Collected data:
_ _ _ _

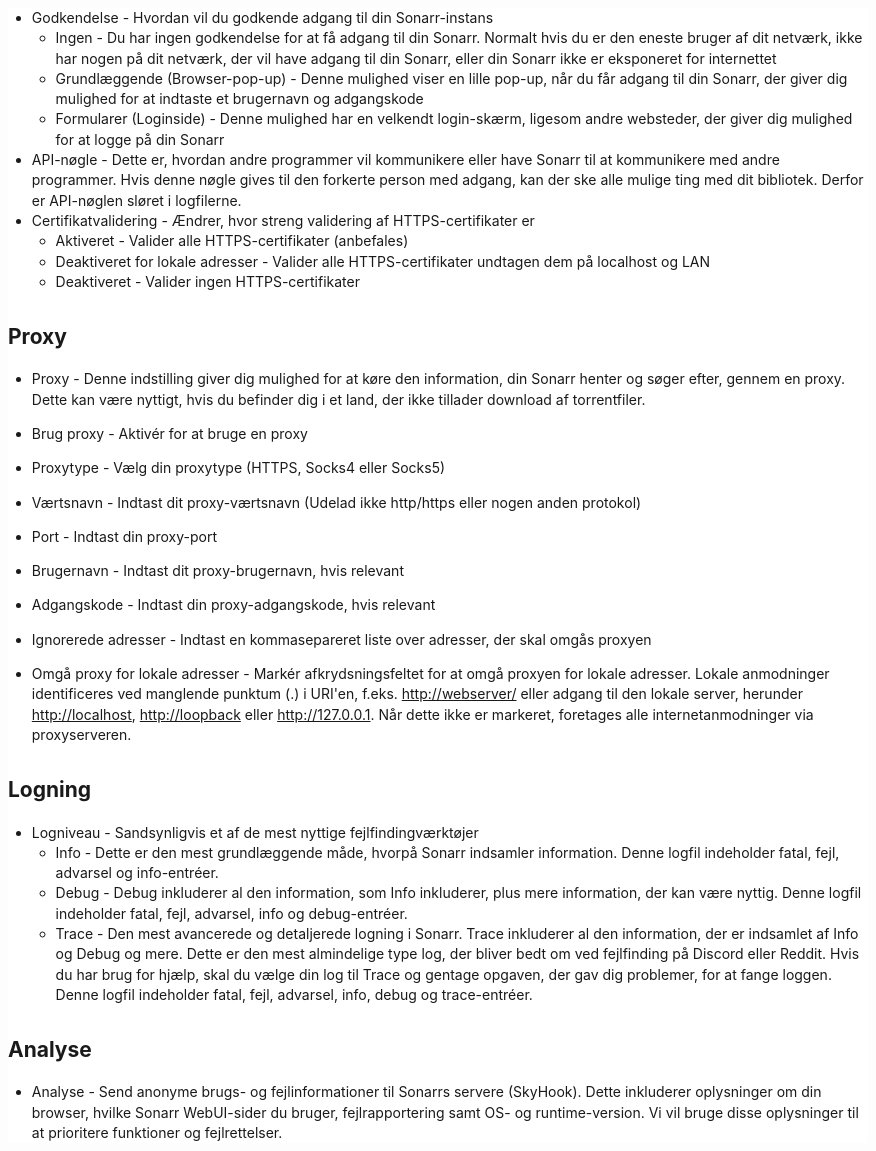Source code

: - Godkendelse - Hvordan vil du godkende adgang til din Sonarr-instans
  - Ingen - Du har ingen godkendelse for at få adgang til din Sonarr. Normalt hvis du er den eneste bruger af dit netværk, ikke har nogen på dit netværk, der vil have adgang til din Sonarr, eller din Sonarr ikke er eksponeret for internettet
  - Grundlæggende (Browser-pop-up) - Denne mulighed viser en lille pop-up, når du får adgang til din Sonarr, der giver dig mulighed for at indtaste et brugernavn og adgangskode
  - Formularer (Loginside) - Denne mulighed har en velkendt login-skærm, ligesom andre websteder, der giver dig mulighed for at logge på din Sonarr
- API-nøgle - Dette er, hvordan andre programmer vil kommunikere eller have Sonarr til at kommunikere med andre programmer. Hvis denne nøgle gives til den forkerte person med adgang, kan der ske alle mulige ting med dit bibliotek. Derfor er API-nøglen sløret i logfilerne.
- Certifikatvalidering - Ændrer, hvor streng validering af HTTPS-certifikater er
  - Aktiveret - Valider alle HTTPS-certifikater (anbefales)
  - Deaktiveret for lokale adresser - Valider alle HTTPS-certifikater undtagen dem på localhost og LAN
  - Deaktiveret - Valider ingen HTTPS-certifikater

## Proxy

- Proxy - Denne indstilling giver dig mulighed for at køre den information, din Sonarr henter og søger efter, gennem en proxy. Dette kan være nyttigt, hvis du befinder dig i et land, der ikke tillader download af torrentfiler.

- Brug proxy - Aktivér for at bruge en proxy
- Proxytype - Vælg din proxytype (HTTPS, Socks4 eller Socks5)
- Værtsnavn - Indtast dit proxy-værtsnavn (Udelad ikke http/https eller nogen anden protokol)
- Port - Indtast din proxy-port
- Brugernavn - Indtast dit proxy-brugernavn, hvis relevant
- Adgangskode - Indtast din proxy-adgangskode, hvis relevant
- Ignorerede adresser - Indtast en kommasepareret liste over adresser, der skal omgås proxyen
- Omgå proxy for lokale adresser - Markér afkrydsningsfeltet for at omgå proxyen for lokale adresser. Lokale anmodninger identificeres ved manglende punktum (.) i URI'en, f.eks. <http://webserver/> eller adgang til den lokale server, herunder <http://localhost>, <http://loopback> eller <http://127.0.0.1>. Når dette ikke er markeret, foretages alle internetanmodninger via proxyserveren.

## Logning

- Logniveau - Sandsynligvis et af de mest nyttige fejlfindingværktøjer
  - Info - Dette er den mest grundlæggende måde, hvorpå Sonarr indsamler information. Denne logfil indeholder fatal, fejl, advarsel og info-entréer.
  - Debug - Debug inkluderer al den information, som Info inkluderer, plus mere information, der kan være nyttig. Denne logfil indeholder fatal, fejl, advarsel, info og debug-entréer.
  - Trace - Den mest avancerede og detaljerede logning i Sonarr. Trace inkluderer al den information, der er indsamlet af Info og Debug og mere. Dette er den mest almindelige type log, der bliver bedt om ved fejlfinding på Discord eller Reddit. Hvis du har brug for hjælp, skal du vælge din log til Trace og gentage opgaven, der gav dig problemer, for at fange loggen. Denne logfil indeholder fatal, fejl, advarsel, info, debug og trace-entréer.

## Analyse

- Analyse - Send anonyme brugs- og fejlinformationer til Sonarrs servere (SkyHook). Dette inkluderer oplysninger om din browser, hvilke Sonarr WebUI-sider du bruger, fejlrapportering samt OS- og runtime-version. Vi vil bruge disse oplysninger til at prioritere funktioner og fejlrettelser.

_ _ _ _

▸ **Exercise description**:
Reproduce every line from the entries that holds the word "ingen".

▸ **Task response**:
  - Ingen - Du har ingen godkendelse for at få adgang til din Sonarr. Normalt hvis du er den eneste bruger af dit netværk, ikke har nogen på dit netværk, der vil have adgang til din Sonarr, eller din Sonarr ikke er eksponeret for internettet
  - Deaktiveret - Valider ingen HTTPS-certifikater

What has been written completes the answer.